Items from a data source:
--- START ---

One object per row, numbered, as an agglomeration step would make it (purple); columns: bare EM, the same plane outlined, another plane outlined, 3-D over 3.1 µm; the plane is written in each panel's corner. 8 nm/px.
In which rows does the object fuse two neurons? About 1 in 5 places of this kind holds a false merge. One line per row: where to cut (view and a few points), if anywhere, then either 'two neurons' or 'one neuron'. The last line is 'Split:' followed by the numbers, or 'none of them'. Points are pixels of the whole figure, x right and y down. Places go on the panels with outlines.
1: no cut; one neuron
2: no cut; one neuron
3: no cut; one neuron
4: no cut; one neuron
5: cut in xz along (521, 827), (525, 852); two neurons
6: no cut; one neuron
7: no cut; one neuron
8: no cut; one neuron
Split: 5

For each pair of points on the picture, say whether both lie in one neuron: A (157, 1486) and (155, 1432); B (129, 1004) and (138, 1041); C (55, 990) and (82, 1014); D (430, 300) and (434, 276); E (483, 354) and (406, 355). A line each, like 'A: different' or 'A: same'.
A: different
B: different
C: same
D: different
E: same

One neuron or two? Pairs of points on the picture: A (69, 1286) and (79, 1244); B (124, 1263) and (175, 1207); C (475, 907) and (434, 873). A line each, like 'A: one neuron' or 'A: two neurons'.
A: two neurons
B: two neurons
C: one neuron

--- END ---
--- START ---

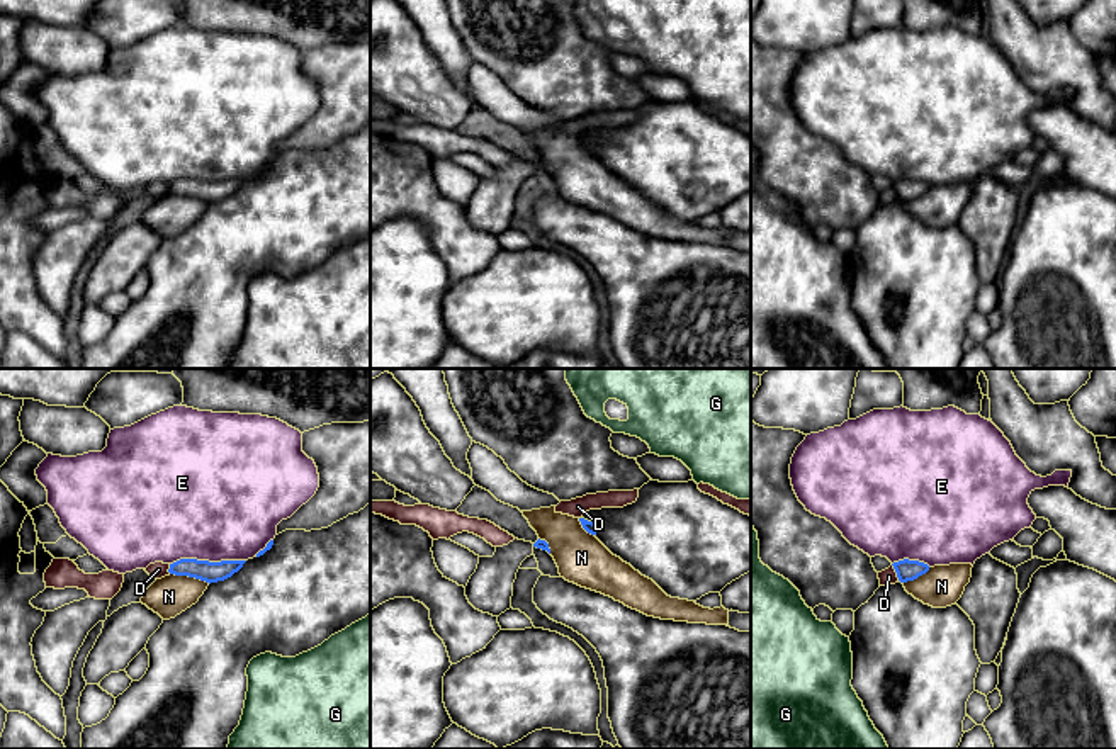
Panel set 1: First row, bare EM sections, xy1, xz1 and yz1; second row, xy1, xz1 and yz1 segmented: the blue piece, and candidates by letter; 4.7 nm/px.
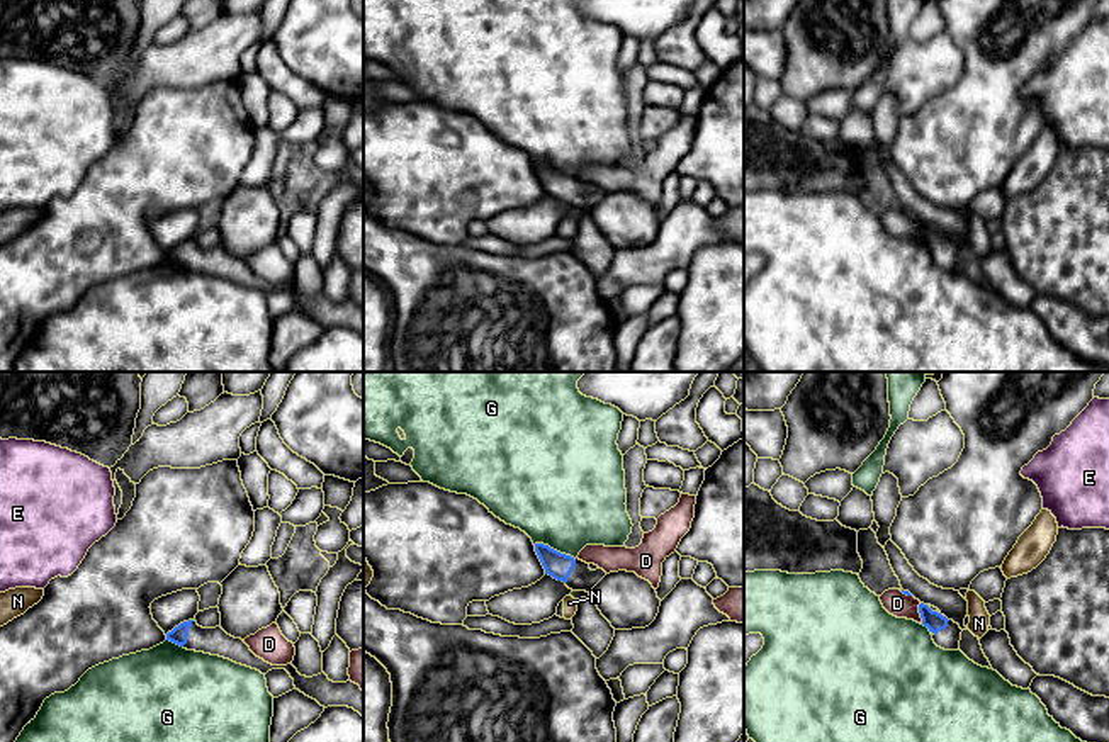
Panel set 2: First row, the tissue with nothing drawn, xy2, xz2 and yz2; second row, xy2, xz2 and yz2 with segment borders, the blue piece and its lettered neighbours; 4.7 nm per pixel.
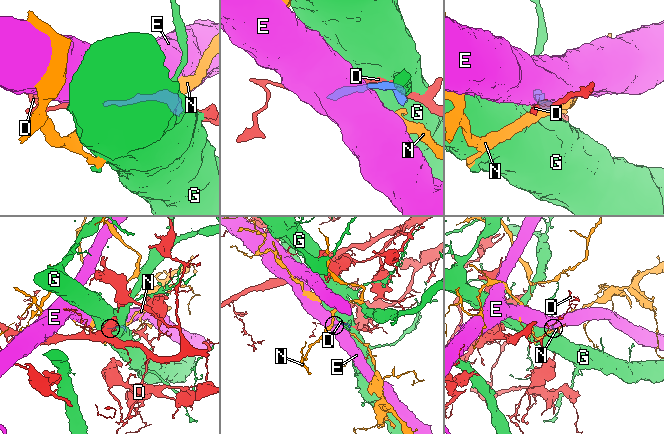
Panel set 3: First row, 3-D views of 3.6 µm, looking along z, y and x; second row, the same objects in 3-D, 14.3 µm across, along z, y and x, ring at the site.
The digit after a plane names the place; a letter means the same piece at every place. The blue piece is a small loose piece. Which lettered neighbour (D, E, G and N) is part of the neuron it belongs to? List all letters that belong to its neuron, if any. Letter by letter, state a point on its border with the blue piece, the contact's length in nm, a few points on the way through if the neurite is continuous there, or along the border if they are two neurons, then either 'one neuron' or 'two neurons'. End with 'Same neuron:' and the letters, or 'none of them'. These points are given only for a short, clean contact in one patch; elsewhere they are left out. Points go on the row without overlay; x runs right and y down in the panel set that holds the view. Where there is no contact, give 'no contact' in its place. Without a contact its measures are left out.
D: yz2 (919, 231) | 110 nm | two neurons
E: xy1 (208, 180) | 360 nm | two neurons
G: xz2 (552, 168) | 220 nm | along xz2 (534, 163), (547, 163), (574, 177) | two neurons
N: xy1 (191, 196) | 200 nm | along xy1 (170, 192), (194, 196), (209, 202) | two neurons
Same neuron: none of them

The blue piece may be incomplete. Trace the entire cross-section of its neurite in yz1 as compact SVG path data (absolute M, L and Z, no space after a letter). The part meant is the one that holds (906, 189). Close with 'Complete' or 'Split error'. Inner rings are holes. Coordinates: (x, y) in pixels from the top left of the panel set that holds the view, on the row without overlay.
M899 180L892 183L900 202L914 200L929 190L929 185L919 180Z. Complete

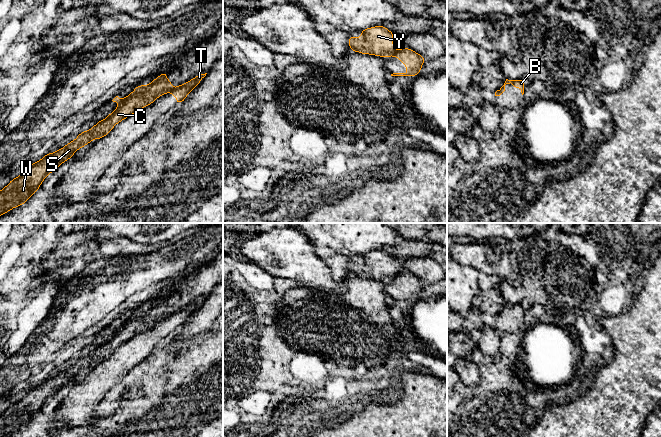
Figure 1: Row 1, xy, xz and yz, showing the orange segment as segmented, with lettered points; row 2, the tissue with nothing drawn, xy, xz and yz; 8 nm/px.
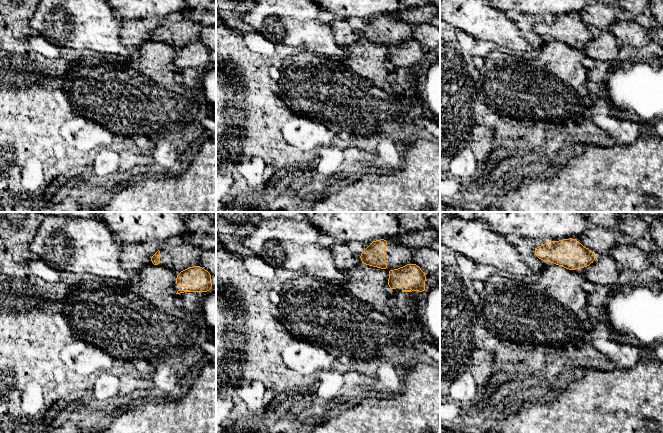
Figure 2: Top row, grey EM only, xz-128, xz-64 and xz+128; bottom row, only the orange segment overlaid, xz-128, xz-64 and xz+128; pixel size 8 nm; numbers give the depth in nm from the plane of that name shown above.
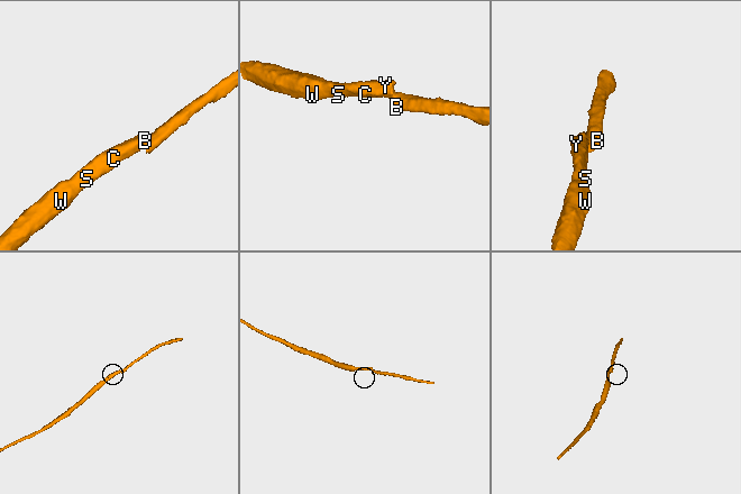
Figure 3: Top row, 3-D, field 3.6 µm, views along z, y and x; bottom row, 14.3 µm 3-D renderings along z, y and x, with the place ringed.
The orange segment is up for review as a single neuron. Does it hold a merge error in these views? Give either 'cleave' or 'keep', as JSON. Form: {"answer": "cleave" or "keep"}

--- END ---
--- START ---

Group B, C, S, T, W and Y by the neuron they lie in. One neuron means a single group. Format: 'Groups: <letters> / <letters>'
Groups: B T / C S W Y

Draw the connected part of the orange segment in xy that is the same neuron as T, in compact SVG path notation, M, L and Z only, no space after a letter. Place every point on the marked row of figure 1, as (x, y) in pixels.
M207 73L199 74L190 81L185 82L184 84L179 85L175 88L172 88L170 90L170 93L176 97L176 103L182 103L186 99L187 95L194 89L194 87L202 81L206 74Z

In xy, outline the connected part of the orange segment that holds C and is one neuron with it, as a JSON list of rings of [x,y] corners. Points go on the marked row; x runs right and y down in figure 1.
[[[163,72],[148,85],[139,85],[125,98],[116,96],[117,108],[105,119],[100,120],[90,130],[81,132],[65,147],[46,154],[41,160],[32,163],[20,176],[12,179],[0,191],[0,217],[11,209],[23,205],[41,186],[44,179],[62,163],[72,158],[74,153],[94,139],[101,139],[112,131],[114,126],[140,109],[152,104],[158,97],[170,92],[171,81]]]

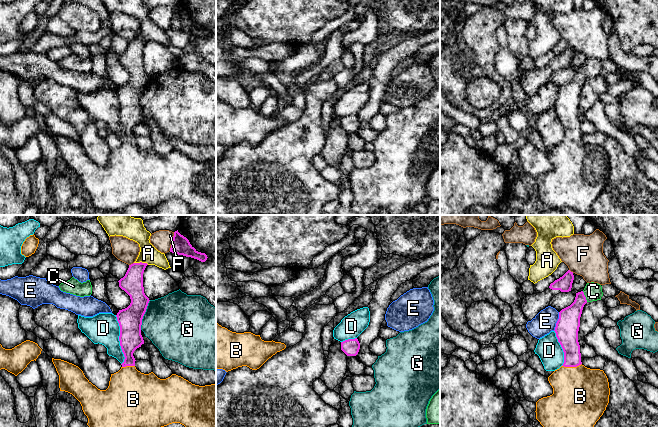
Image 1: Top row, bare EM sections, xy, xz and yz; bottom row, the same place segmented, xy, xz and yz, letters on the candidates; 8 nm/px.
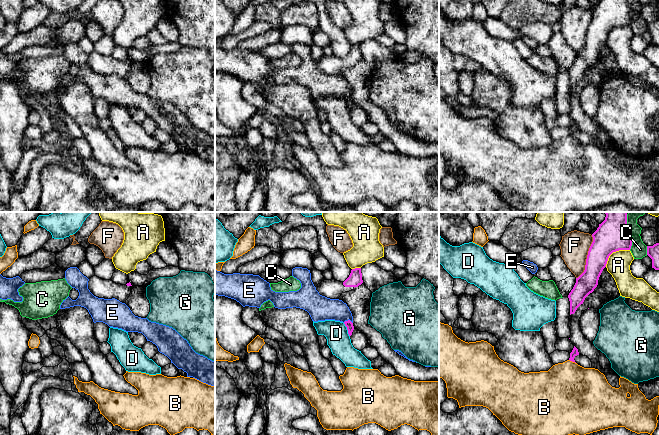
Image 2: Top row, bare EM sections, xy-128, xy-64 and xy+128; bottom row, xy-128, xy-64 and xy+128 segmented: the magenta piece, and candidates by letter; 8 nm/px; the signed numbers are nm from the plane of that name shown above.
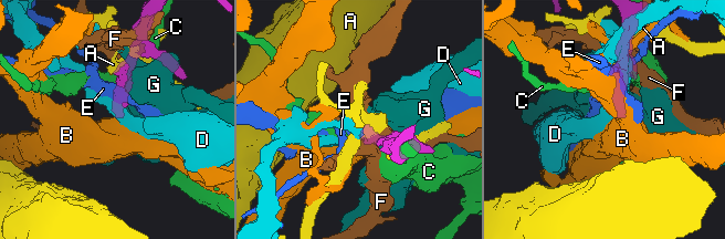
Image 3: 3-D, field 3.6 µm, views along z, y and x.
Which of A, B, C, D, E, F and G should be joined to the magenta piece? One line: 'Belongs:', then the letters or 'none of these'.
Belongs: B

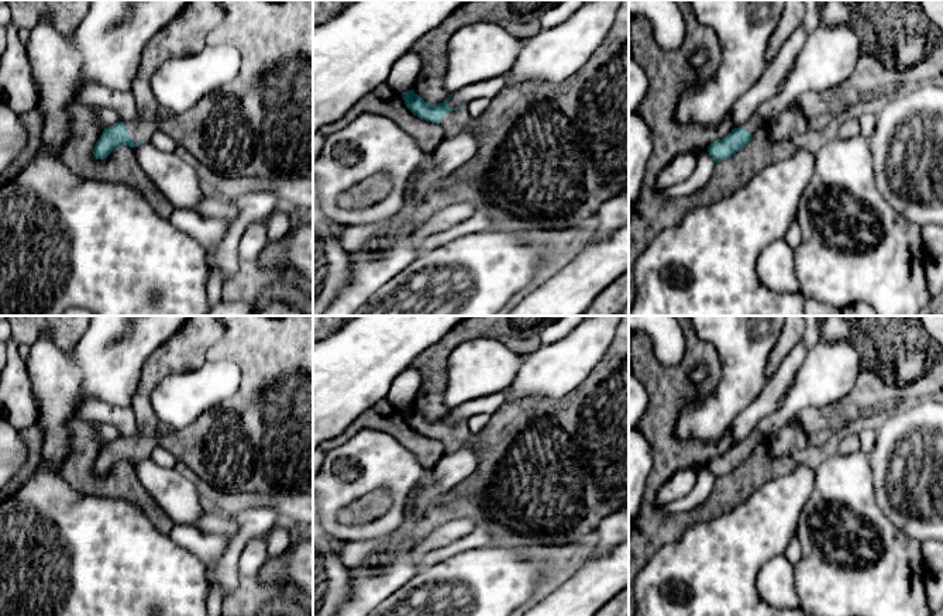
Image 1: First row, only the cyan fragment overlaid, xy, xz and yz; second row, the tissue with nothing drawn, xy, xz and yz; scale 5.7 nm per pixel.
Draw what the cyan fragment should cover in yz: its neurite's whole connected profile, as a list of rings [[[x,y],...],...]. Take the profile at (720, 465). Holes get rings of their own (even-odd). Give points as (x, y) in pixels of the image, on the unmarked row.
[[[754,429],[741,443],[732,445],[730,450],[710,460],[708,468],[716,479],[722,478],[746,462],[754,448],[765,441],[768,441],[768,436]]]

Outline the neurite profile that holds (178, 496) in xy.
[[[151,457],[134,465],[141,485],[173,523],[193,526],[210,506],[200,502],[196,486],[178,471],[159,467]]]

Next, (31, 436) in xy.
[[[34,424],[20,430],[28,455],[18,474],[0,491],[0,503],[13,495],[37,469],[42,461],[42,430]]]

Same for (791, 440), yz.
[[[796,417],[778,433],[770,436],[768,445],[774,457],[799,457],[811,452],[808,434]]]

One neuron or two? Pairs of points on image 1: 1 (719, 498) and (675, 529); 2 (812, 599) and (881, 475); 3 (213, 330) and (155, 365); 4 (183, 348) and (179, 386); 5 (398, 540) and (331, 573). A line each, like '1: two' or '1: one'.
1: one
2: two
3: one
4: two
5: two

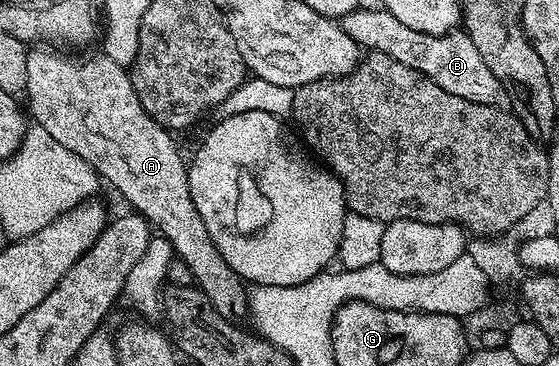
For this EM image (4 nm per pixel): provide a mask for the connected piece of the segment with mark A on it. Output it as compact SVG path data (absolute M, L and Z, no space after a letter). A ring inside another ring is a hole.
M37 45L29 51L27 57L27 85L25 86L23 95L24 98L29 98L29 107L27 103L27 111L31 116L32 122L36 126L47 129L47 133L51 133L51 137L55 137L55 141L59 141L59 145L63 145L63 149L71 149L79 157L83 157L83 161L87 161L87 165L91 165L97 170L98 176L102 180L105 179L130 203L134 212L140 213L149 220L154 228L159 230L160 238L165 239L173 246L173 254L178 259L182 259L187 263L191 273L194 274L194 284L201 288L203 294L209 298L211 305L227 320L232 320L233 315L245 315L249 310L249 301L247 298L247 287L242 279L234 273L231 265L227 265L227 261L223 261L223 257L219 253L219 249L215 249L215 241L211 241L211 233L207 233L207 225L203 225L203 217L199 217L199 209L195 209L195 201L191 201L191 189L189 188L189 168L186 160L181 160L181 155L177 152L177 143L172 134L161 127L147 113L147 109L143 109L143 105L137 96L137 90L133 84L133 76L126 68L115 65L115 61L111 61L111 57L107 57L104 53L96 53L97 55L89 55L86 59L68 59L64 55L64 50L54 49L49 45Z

--- END ---

» **ASSIGNMENT**
Look through the records for the word "second". Every line that has it should be copied.

» **TASK ANSWER**
Panel set 1: First row, bare EM sections, xy1, xz1 and yz1; second row, xy1, xz1 and yz1 segmented: the blue piece, and candidates by letter; 4.7 nm/px.
Panel set 2: First row, the tissue with nothing drawn, xy2, xz2 and yz2; second row, xy2, xz2 and yz2 with segment borders, the blue piece and its lettered neighbours; 4.7 nm per pixel.
Panel set 3: First row, 3-D views of 3.6 µm, looking along z, y and x; second row, the same objects in 3-D, 14.3 µm across, along z, y and x, ring at the site.
Image 1: First row, only the cyan fragment overlaid, xy, xz and yz; second row, the tissue with nothing drawn, xy, xz and yz; scale 5.7 nm per pixel.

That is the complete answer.